__AIM OF THE EXERCISE__
Your answer should be each line of the entries that contains the word "hand", copied in full.

__MATERIAL TO PROCESS__
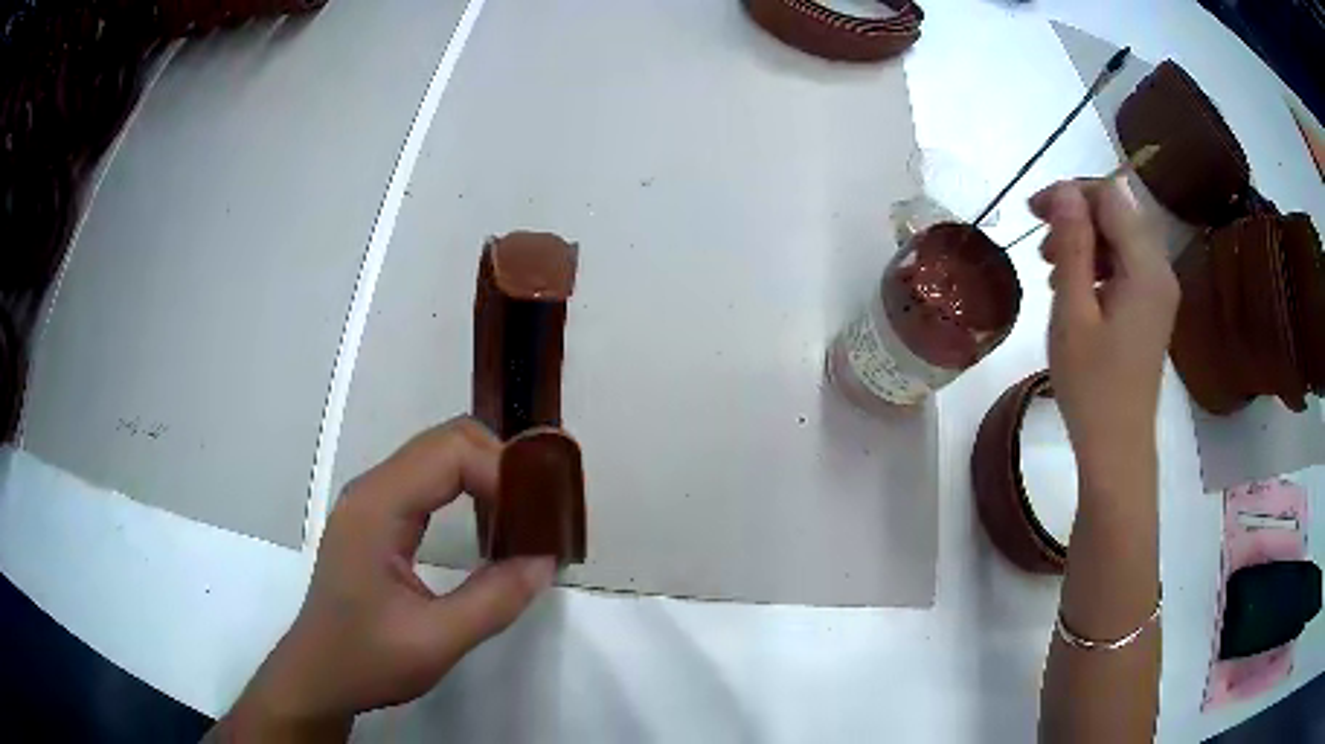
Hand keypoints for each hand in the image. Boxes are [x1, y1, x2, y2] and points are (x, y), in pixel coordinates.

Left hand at [216, 418, 556, 740]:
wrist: (318, 677)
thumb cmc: (367, 660)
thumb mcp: (437, 640)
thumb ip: (495, 598)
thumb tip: (546, 559)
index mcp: (378, 507)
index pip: (450, 452)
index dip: (502, 472)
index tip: (538, 517)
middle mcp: (372, 490)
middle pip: (445, 441)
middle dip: (499, 464)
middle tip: (538, 511)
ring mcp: (371, 502)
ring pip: (437, 457)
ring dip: (484, 474)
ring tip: (521, 516)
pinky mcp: (375, 519)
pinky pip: (427, 483)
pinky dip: (465, 490)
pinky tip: (485, 526)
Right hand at [1030, 178, 1178, 476]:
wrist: (1117, 448)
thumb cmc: (1092, 386)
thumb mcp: (1073, 312)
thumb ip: (1072, 246)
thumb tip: (1065, 190)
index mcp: (1146, 268)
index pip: (1111, 197)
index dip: (1071, 193)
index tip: (1033, 211)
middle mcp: (1161, 270)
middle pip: (1119, 213)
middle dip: (1077, 215)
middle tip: (1040, 241)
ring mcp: (1160, 291)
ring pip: (1122, 238)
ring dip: (1086, 240)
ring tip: (1052, 268)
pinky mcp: (1154, 309)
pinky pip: (1128, 266)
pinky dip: (1099, 264)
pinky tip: (1076, 288)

__EXPECTED ANSWER__
Hand keypoints for each hand in the image. Boxes are [x1, y1, x2, y2] and points are (x, y), in pixel coordinates.
Left hand at [216, 418, 556, 740]:
Right hand at [1030, 178, 1178, 476]:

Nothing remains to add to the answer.